(Quelltext):
Dieser fleißige, unscheinbare Mann, der zwei Weltkriege überlebte und fünf Kinder großzog, hat sein Dorf nur einmal im Leben verlassen, um drei Jahre eine Lehre bei einem Meister zu machen. Die Entfernung zum Lehrort betrug sechzig Kilometer. Während meiner Kindheit wurden um 12 Uhr mittags immer die Nachrichten gehört und täglich kam die lokale Zeitung, in der aber meistens nur die Lokalnachrichten gelesen wurden.

Wenn man das mit der heutigen Zeit vergleicht, war die Fülle an Informationen und Möglichkeiten, die der Einzelne hatte, recht gering. Man könnte also davon ausgehen, dass das Denken nicht so viel zu verarbeiten hatte und der Mensch folglich innerlich ruhiger war. Ich bezweifle das. Wenn ich mich an meinen Opa erinnere, dann hatte auch er seine Sorgen und musste sich mit Dingen auseinandersetzen, die ihn beunruhigten. Wenn man zu z.B. zu Besuch kam, drang er darauf, dass man rechtzeitig vor dem Einbruch der Dunkelheit wieder nach Hause fuhr. Ich erinnere mich, dass er in manchen Situationen hektisch in seiner Werkstatt hantierte.

Natürlich kann man innere Unruhe durch das Filtern von Eindrücken, die ins Denken kommen, verringern. Yogis sind da sehr penibel, denn jeder Eindruck wird gespeichert und entwickelt sein Eigenleben. Wir nennen diese gespeicherten Eindrücke Samskaras. Dieses Filtern ist eine essentielle Voraussetzung für ein weniger beunruhigtes Denken. Andererseits bietet es keine Gewähr für innere Ruhe. Ein Gedanke kann uns genauso in Unruhe versetzen wie tausend davon. Wir kennen das Martyrium der frühen christlichen Einsiedler auf dem Sinai. Manche wurden durch die inwendigen Gedankenstürme in den Wahnsinn getrieben, denn unzählige Eindrücke sind ja schon vorhanden und wenn sie durch irgendein Erlebnis, einen Gedanken oder ein Gefühl an die Oberfläche kommen, entfalten sie Aktivität. Wir kennen im Yoga den Begriff Ishvara pranidhana. Er bedeutet Hingabe an eine höhere Macht oder Gott. Es ist eine bewusste Technik, die auch Patanjali in seinen Yoga Sutren erwähnt. Ohne etwas Nachdenken ist das allerdings nicht zu verwirklichen. Wir haben ja den Kopf, um zu denken. So sollten wir uns immer wieder klarmachen, was wir bewirken können. Welchen Einfluss haben wir? Wo liegen unsere Pflichten? Die ganze Welt ist ein Narrenschiff. Bayer fusioniert mit Monsanto und stellt jetzt noch mehr Pestizide zu einem günstigeren Preis her. Die Rohingya werden aus Burma vertrieben. Flüchtlinge überfallen eine Joggerin usw… Die Liste ist endlos.

(Aufgabe A): Gib bitte aus dem Text über innere Unruhe den Abschnitt wortgetreu aus, der bei den Worten „Wenn man das“ beginnt und nach „seiner Werkstatt hantierte.“ endet.
(Aufgabe B): Zähle die folgenden Zeilen, in denen die Zeichenfolge „Badewanne“ vorkommt, wobei Groß- und Kleinschreibung zu beachten ist. Nenne nur die Zahl.
Der Text über innere Unruhe und die Zeilen stammen aus verschiedenen Quellen.

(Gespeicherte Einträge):
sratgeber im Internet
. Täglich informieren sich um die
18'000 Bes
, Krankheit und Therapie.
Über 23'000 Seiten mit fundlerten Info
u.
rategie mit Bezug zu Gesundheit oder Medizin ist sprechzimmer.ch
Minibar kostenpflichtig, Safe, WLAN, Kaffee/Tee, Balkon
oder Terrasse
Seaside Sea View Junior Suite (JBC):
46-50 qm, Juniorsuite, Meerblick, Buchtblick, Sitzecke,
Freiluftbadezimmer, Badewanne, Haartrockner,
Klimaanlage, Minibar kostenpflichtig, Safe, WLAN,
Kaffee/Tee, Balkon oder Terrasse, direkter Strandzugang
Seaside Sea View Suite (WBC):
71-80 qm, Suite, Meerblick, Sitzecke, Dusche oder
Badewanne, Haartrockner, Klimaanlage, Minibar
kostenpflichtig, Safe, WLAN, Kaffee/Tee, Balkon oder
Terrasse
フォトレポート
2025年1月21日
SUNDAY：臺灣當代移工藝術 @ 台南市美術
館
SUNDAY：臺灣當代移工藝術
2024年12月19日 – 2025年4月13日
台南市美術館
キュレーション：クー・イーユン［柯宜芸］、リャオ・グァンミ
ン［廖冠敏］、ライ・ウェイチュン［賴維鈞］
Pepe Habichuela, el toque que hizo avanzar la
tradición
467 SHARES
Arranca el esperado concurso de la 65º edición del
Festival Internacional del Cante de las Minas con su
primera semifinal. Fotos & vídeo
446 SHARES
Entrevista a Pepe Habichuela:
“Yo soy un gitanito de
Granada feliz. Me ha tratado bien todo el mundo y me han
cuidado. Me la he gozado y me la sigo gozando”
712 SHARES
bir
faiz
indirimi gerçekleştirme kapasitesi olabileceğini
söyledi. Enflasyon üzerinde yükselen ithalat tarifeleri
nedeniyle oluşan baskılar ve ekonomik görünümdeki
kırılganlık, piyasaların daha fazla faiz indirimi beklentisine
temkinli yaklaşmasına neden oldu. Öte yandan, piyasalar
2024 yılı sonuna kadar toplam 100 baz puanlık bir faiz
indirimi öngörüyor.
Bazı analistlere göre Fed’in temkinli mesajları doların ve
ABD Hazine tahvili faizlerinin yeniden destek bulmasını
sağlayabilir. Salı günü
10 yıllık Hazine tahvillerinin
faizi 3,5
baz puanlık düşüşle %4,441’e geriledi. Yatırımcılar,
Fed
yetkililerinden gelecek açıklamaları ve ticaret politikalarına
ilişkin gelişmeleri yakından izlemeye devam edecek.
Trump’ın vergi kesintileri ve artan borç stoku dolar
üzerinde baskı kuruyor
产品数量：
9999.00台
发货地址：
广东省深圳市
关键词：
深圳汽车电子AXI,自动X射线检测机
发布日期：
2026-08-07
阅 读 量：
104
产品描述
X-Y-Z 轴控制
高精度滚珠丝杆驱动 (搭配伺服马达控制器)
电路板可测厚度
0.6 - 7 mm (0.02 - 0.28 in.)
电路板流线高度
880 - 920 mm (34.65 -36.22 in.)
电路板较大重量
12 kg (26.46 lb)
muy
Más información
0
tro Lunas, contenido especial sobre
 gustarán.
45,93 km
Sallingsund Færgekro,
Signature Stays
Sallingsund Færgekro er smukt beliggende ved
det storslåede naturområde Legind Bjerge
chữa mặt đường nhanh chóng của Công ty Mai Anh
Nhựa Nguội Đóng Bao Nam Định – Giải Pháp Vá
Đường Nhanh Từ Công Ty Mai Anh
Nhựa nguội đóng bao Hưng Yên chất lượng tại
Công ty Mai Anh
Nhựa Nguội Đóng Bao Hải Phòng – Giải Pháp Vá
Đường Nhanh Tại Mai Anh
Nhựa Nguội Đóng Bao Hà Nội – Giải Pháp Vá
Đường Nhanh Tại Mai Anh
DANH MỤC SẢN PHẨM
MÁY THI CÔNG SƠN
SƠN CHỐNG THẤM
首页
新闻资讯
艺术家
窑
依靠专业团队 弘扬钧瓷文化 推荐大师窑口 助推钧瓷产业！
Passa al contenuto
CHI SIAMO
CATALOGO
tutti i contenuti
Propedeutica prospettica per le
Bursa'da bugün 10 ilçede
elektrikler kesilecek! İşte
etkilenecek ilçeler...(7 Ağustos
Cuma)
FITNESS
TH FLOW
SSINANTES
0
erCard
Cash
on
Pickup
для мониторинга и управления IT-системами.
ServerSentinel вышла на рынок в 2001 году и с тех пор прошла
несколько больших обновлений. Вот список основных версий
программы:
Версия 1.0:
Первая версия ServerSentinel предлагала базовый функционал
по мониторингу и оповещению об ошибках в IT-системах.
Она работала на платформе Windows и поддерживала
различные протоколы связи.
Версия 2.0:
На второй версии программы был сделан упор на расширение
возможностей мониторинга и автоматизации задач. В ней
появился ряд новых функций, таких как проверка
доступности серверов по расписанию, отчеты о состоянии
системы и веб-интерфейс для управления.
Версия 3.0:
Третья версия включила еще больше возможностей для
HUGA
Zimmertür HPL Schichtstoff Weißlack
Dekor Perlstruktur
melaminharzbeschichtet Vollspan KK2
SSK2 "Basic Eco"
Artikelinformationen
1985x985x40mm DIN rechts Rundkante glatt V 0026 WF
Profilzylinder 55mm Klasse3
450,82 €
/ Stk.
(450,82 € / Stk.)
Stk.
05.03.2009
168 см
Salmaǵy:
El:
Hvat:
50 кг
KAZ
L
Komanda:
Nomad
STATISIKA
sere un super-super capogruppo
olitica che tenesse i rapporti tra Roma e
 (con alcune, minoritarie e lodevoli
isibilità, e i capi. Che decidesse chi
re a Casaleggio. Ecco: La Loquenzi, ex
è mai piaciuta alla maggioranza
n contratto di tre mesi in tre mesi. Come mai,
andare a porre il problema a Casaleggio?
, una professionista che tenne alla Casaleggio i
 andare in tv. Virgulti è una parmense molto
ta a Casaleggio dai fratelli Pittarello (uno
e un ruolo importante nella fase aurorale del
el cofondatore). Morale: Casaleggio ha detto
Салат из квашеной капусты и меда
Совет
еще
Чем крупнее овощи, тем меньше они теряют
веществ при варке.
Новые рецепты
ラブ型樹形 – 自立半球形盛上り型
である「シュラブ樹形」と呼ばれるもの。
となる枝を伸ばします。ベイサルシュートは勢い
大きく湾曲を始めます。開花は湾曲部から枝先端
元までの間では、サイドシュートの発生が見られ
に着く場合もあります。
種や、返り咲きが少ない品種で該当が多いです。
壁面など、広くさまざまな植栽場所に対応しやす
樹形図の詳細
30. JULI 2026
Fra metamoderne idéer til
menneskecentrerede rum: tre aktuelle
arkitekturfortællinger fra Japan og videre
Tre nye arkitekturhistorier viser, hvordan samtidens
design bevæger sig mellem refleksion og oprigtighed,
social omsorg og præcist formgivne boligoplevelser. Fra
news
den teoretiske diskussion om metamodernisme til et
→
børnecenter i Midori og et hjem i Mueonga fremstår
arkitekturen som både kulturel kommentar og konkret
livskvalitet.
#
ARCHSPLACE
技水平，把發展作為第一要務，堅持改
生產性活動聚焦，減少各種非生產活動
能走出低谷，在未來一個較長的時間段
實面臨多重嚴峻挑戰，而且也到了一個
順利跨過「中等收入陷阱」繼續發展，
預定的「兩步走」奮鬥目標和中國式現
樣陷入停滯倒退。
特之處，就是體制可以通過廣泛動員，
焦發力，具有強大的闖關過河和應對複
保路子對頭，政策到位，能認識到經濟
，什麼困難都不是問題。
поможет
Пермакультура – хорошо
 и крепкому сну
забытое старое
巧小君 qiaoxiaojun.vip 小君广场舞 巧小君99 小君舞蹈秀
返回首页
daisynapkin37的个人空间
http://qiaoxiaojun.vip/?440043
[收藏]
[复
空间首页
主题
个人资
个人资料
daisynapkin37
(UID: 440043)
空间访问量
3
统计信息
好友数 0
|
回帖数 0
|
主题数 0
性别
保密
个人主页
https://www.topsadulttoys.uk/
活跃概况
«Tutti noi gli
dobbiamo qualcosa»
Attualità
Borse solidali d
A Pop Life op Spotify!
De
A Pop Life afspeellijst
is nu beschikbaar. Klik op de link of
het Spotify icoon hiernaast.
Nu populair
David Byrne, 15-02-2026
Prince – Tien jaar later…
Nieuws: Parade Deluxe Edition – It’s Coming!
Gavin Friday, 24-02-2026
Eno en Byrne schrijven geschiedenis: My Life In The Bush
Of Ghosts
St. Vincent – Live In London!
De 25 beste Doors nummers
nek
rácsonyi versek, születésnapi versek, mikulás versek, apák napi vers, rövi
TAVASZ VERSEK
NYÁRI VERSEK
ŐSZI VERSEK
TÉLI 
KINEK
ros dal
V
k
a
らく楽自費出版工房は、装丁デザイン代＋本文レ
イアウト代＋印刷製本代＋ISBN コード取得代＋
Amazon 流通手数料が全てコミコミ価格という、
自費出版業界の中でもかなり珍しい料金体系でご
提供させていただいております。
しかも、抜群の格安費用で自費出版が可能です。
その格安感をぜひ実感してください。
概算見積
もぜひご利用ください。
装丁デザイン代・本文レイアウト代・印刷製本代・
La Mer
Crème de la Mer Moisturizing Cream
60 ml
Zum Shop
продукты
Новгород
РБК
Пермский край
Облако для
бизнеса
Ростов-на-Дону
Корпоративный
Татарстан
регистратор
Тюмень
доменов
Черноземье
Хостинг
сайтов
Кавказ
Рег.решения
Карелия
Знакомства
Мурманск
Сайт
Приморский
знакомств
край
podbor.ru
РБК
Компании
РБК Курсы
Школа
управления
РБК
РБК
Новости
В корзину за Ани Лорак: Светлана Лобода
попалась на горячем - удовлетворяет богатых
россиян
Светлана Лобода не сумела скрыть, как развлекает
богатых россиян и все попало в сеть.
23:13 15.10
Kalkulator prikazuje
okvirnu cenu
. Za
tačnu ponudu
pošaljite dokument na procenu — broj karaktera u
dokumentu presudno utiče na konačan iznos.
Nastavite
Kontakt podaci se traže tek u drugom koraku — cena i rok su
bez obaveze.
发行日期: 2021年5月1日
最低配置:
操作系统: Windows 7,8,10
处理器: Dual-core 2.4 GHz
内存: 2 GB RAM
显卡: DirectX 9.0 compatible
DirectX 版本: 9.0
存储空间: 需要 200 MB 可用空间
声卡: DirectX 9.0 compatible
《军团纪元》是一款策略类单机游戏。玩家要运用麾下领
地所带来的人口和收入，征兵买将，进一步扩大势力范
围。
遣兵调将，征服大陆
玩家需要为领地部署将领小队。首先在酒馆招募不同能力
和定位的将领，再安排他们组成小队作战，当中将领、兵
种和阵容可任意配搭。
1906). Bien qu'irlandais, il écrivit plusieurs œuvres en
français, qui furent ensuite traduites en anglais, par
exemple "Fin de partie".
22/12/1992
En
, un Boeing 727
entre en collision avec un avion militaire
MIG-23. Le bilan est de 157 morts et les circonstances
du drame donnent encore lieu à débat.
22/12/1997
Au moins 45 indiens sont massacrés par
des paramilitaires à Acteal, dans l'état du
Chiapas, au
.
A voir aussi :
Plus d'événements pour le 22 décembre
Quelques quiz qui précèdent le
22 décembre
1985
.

(Endgültige Antwort A):
Wenn man das mit der heutigen Zeit vergleicht, war die Fülle an Informationen und Möglichkeiten, die der Einzelne hatte, recht gering. Man könnte also davon ausgehen, dass das Denken nicht so viel zu verarbeiten hatte und der Mensch folglich innerlich ruhiger war. Ich bezweifle das. Wenn ich mich an meinen Opa erinnere, dann hatte auch er seine Sorgen und musste sich mit Dingen auseinandersetzen, die ihn beunruhigten. Wenn man zu z.B. zu Besuch kam, drang er darauf, dass man rechtzeitig vor dem Einbruch der Dunkelheit wieder nach Hause fuhr. Ich erinnere mich, dass er in manchen Situationen hektisch in seiner Werkstatt hantierte.

(Endgültige Antwort B): 2